Requirement => Would you please transcribe, exactly as written, the lines of the entries below starting at the one that holds "- **Explore Citation" and ending at the one that holds "and user adoption!**", both included?
__________
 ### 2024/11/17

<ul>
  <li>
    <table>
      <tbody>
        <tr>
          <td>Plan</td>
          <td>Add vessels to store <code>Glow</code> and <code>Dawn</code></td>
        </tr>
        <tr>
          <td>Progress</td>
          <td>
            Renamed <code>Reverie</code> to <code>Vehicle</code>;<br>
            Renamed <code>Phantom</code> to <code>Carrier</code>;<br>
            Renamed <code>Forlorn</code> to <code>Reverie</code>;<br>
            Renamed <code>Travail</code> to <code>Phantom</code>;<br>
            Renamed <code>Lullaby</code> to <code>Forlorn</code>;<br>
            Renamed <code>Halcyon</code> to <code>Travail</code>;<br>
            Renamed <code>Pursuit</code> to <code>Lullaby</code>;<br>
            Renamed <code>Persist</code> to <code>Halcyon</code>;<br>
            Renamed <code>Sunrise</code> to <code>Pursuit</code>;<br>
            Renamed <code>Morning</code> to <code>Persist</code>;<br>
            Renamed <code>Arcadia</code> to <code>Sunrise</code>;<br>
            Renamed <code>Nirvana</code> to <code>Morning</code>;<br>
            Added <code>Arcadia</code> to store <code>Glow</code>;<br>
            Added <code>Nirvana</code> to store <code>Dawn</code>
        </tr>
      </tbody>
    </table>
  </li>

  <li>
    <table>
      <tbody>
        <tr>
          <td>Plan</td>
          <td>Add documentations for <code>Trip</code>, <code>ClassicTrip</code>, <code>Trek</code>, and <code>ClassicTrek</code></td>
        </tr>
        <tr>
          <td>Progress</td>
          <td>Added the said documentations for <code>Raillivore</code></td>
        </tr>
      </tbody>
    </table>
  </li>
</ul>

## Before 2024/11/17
__________
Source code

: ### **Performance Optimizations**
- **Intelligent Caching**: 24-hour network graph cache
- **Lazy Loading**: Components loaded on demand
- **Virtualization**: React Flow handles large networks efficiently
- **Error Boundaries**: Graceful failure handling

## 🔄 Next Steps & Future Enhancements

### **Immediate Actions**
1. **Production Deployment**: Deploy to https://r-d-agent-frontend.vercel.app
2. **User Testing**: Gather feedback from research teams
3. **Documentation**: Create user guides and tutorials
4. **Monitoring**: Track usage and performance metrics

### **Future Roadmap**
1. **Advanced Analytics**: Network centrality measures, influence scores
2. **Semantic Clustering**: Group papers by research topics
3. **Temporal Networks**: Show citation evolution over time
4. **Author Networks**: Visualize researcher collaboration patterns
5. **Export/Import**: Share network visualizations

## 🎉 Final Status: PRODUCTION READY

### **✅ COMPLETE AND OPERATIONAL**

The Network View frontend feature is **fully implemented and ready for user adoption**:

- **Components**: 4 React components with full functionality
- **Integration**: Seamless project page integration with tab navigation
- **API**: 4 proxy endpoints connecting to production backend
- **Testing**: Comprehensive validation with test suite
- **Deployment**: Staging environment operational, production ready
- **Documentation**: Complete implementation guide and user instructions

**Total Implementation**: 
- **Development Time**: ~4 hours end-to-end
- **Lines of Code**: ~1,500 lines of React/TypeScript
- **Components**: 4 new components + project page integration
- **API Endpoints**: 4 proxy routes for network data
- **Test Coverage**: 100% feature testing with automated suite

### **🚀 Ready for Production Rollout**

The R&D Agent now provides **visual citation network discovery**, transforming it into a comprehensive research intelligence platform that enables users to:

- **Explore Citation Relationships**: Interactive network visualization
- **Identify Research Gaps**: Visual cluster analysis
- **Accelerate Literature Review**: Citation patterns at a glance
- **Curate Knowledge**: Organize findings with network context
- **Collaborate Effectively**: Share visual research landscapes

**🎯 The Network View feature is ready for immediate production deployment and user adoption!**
__________
Result =>
- **Explore Citation Relationships**: Interactive network visualization
- **Identify Research Gaps**: Visual cluster analysis
- **Accelerate Literature Review**: Citation patterns at a glance
- **Curate Knowledge**: Organize findings with network context
- **Collaborate Effectively**: Share visual research landscapes

**🎯 The Network View feature is ready for immediate production deployment and user adoption!**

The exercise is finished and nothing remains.